The way I think about it is this: Canada is on the Titanic. It is sinking. So how can we get off this boat and make it to a safer shore?
The Conservative Party’s climate plan formally acknowledges that the ship is sinking. There are many in the party who disagree—but as a whole, they propose to marshal people in a careful and measured manner towards the main lifeboats, making sure to not to tread on the toes of the oil and gas tycoons and other titans of industry on the way.
The Liberal party has realized there are more people than the main lifeboats can hold, and that we have to load up those boats at a faster pace if everyone’s to make it off the ship in time. So they’ve searched the whole ship and found all the extra boats, done some quick patching, and are piling people into them in an orderly but rapid manner. If they’re lucky, the number of boats might just be enough.
The NDP is helping load the existing boats, planning to buy more boats (though it’s not entirely clear from where, or whether they’d arrive in time), and ransacking people’s staterooms for anything else that might float—tables, benches, doors—to provide an extra safety net.
The Green Party is sounding the alarm as loudly as they can, pushing people towards the rail and urging everyone to hurry up, that the ship is sinking faster than we thought. They haven’t counted the boats, but they’re doing everything they can to move people towards them as quickly as possible. In fact, it’s in large part due to their warnings that everyone else is moving faster than they previously were.
The BQ is guiding people into boats at a rapid pace as well, though with a focus primarily on their fellow Quebeckers.
Finally, the People’s Party of Canada is sitting in the ship bar, hurling abuse at anyone who attempts to claim the ship is sinking. As it lists to one side, they double down, claiming that it’s just a wave pushing us over temporarily and those alarmist sailors have no idea what they’re talking about.
We aren’t the only ship in the ocean, though. Climate change is a global problem and Canada is the ninth largest cumulative global carbon emitter. Even if we do everything we can by ourselves, that won’t be enough to fix the problem.
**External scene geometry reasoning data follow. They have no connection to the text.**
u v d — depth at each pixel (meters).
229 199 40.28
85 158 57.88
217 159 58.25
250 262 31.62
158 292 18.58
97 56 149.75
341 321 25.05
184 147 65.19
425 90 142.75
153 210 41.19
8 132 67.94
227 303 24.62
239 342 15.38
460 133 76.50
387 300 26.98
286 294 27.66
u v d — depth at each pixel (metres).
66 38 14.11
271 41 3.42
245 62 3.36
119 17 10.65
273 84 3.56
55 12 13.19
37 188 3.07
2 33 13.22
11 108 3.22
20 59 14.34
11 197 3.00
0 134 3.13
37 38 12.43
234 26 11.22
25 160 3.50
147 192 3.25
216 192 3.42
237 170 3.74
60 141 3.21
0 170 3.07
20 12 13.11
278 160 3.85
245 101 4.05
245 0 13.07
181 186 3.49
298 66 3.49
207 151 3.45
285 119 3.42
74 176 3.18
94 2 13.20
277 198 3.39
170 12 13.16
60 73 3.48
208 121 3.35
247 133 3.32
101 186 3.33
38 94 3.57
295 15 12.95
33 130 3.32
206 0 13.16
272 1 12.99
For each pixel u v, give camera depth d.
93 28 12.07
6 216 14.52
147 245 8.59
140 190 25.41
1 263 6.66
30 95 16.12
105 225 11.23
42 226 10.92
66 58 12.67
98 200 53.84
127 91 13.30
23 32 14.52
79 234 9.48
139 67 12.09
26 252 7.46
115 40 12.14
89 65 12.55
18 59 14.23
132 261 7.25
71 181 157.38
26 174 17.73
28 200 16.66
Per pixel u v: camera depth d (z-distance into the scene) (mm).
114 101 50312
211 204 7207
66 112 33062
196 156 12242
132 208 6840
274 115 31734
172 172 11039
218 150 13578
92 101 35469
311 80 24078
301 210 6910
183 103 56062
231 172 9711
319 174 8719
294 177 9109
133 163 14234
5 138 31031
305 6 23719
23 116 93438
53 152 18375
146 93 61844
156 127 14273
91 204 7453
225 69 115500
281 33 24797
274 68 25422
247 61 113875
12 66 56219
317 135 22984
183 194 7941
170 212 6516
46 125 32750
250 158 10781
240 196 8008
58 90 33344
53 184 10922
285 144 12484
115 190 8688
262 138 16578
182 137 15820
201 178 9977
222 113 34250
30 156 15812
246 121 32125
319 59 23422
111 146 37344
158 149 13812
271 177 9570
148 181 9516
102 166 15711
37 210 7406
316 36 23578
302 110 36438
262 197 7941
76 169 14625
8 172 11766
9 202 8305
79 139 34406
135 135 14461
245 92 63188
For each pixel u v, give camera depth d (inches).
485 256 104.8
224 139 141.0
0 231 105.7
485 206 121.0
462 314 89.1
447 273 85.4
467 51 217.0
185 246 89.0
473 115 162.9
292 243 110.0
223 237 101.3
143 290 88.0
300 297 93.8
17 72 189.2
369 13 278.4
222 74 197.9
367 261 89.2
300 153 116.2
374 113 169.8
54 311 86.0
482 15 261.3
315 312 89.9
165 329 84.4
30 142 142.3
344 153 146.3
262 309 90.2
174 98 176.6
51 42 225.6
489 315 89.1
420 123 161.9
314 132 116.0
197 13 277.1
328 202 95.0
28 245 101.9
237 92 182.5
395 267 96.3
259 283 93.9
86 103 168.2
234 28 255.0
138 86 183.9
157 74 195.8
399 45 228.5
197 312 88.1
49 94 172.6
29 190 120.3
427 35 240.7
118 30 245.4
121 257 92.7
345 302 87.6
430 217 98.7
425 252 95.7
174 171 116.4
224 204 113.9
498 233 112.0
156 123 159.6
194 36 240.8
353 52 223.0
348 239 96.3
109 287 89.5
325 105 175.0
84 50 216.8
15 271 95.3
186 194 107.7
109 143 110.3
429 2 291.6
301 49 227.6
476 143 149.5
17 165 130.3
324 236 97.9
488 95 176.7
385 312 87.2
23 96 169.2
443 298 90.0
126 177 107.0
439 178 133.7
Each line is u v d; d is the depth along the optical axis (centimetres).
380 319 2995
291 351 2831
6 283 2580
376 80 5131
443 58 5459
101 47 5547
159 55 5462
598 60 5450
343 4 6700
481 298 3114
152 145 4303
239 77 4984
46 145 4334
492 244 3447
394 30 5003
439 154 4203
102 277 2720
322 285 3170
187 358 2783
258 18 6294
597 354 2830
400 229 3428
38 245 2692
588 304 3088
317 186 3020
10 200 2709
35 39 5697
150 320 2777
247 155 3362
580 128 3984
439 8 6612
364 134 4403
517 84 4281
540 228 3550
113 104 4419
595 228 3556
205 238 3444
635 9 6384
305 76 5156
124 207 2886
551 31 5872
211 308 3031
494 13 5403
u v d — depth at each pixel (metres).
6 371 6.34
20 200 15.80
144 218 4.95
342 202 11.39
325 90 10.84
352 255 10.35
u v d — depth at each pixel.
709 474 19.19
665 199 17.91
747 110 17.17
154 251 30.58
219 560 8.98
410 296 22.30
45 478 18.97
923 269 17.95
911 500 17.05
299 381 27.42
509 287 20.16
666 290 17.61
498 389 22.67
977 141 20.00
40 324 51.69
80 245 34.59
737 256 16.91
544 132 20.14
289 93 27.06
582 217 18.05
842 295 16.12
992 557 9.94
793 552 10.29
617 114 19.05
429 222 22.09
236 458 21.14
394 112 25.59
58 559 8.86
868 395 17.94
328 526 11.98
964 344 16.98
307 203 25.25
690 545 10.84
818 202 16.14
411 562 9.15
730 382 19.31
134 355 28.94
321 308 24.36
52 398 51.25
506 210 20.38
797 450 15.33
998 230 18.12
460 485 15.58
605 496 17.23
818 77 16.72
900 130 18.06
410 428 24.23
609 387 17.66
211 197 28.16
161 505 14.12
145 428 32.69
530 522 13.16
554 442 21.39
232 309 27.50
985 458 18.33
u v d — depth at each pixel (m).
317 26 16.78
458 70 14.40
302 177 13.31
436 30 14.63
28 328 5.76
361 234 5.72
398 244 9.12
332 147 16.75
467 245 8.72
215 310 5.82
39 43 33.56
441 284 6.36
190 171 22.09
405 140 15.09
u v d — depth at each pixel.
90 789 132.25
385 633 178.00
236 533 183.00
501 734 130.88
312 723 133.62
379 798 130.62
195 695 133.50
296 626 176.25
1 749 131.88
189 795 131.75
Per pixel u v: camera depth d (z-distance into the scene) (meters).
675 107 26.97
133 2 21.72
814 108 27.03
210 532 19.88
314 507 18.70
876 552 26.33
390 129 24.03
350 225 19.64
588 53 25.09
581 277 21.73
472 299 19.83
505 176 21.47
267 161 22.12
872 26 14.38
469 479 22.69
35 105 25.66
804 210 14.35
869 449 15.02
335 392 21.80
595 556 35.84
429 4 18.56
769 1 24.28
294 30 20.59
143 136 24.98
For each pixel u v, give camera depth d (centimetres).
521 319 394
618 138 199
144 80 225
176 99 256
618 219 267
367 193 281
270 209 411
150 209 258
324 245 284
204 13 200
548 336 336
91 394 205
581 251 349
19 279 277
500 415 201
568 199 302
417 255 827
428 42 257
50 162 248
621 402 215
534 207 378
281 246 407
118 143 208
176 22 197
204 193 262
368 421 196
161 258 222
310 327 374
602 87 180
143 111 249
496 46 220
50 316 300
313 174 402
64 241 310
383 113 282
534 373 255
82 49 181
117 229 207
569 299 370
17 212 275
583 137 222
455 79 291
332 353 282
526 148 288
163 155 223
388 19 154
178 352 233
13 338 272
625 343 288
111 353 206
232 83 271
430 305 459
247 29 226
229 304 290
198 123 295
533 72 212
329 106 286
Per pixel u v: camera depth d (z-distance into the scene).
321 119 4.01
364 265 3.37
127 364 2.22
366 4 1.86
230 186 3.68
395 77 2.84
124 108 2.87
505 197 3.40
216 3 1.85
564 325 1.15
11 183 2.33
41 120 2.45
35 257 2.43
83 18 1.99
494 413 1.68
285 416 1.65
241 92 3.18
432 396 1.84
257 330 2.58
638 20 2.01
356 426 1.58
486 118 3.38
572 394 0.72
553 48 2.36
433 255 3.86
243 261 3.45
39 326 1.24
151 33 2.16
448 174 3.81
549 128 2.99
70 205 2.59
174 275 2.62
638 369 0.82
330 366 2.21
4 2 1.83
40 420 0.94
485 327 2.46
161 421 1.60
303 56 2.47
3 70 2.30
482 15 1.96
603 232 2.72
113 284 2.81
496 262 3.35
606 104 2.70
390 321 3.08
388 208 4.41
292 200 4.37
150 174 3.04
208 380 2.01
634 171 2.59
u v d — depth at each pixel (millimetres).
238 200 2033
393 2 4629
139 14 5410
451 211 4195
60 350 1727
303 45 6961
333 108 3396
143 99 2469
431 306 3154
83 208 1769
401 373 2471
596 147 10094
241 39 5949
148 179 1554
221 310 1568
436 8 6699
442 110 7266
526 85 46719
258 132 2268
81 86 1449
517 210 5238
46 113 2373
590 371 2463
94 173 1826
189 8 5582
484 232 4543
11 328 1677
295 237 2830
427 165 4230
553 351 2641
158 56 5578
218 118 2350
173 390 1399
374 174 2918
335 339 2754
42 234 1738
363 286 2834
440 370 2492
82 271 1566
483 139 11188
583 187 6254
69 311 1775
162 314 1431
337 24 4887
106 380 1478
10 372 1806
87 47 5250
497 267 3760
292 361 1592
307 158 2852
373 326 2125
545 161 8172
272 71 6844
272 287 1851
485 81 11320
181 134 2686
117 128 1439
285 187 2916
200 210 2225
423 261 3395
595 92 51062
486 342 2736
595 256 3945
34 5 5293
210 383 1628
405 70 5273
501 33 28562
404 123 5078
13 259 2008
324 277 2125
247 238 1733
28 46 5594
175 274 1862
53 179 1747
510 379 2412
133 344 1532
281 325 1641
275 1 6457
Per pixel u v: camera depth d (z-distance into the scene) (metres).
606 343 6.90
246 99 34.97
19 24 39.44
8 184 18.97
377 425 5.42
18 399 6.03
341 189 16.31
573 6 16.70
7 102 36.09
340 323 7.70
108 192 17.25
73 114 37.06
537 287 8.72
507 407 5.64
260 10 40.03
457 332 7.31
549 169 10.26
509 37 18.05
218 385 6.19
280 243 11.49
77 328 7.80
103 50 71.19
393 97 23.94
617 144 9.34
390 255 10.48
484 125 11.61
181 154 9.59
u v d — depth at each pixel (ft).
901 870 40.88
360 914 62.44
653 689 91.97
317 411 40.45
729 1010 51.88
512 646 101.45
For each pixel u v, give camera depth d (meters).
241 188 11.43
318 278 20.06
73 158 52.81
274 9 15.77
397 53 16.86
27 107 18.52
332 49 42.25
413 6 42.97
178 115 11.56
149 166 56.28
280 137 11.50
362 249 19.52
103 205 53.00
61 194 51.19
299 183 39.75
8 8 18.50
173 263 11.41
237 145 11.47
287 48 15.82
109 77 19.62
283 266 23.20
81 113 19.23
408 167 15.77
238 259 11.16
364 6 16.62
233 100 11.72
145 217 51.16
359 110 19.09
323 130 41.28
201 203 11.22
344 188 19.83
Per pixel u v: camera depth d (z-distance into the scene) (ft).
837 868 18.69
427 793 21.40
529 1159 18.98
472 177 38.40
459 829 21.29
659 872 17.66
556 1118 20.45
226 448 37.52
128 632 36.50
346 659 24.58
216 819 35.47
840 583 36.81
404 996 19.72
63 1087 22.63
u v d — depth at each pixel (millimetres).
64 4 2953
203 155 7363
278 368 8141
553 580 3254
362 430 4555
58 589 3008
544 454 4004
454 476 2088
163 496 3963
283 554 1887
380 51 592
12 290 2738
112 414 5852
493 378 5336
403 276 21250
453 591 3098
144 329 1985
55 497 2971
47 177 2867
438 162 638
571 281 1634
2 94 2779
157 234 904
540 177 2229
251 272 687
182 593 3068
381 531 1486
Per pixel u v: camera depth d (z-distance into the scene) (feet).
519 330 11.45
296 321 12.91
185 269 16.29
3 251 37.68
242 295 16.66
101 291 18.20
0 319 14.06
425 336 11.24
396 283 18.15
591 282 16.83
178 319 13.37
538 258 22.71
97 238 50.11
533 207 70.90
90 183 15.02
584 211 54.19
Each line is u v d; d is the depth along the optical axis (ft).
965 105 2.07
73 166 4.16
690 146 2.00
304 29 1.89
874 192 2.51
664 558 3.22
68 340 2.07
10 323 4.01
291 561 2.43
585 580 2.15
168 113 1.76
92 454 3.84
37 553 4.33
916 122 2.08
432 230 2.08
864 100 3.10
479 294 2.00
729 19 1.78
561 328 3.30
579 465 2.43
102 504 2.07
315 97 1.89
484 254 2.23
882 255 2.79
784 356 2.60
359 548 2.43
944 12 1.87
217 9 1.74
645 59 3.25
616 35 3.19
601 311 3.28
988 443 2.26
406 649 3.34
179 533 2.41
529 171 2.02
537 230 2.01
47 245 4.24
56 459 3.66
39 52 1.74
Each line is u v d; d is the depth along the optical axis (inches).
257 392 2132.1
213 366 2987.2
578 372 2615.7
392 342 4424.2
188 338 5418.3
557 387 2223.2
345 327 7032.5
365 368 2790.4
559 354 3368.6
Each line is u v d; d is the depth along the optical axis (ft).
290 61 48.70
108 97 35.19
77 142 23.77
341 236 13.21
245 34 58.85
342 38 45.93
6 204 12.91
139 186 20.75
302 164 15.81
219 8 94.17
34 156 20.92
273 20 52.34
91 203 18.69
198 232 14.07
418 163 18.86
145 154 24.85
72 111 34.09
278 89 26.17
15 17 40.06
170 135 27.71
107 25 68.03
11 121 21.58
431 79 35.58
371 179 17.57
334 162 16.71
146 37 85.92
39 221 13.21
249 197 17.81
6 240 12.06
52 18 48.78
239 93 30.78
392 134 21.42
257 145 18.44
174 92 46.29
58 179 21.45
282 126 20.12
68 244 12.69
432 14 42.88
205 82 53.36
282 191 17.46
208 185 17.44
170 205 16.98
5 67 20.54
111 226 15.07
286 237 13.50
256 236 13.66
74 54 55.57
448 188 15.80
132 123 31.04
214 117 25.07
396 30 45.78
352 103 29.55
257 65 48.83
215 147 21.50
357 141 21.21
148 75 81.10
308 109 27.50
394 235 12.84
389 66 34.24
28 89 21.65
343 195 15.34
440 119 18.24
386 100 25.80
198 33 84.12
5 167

What we plan for outside our borders is just as important as what we do inside them. And with the COP26 climate meeting coming up in Glasgow in November, there will be collective choices made about what is and what is not acceptable, who is or who is not rowing the right direction, and who is sinking their ship. So what I’d like to see from the leaders of each of the parties is more about Canada’s role in a world that is collectively acting on climate change. I’d like for each of them to recognize that we sink or swim together, not apart. And by exerting our influence and our leadership, and using our voices to advocate for change beyond our borders, we can help change not only our own country, but the world.
Where do you come in? By using your voice—and your vote—to advocate for change. That’s how ordinary people have changed the world before, and it’s how we can—and must—again.
Conservatives: B for ambition, B- for feasibility
Greens: A+ for ambition, C- for feasibility
Liberals: A- for ambition, A- for feasibility
NDP: A for ambition, C- for feasibility
BQ: N/A for ambition, B+ for feasibility
Katharine Hayhoe is a climate scientist and a professor at Texas Tech University who wrote this in her personal capacity. Her new book, Saving Us: A Climate Scientist’s Case for Hope and Healing in a Divided World, will be released the day after the election.
1According to this April 2021 analysis, for a 66 percent chance of meeting the 1.5 degrees C Paris target, net zero CO2 emissions must be achieved globally by 2045 to 2060 and in Canada by 2045 to 2050 (with emission reductions of 40 to 45 percent by 2030). To meet the 2 degrees C target, global CO2 emissions must reach net zero by 2065 to 2080 and Canadian emissions by 2060 to 2090.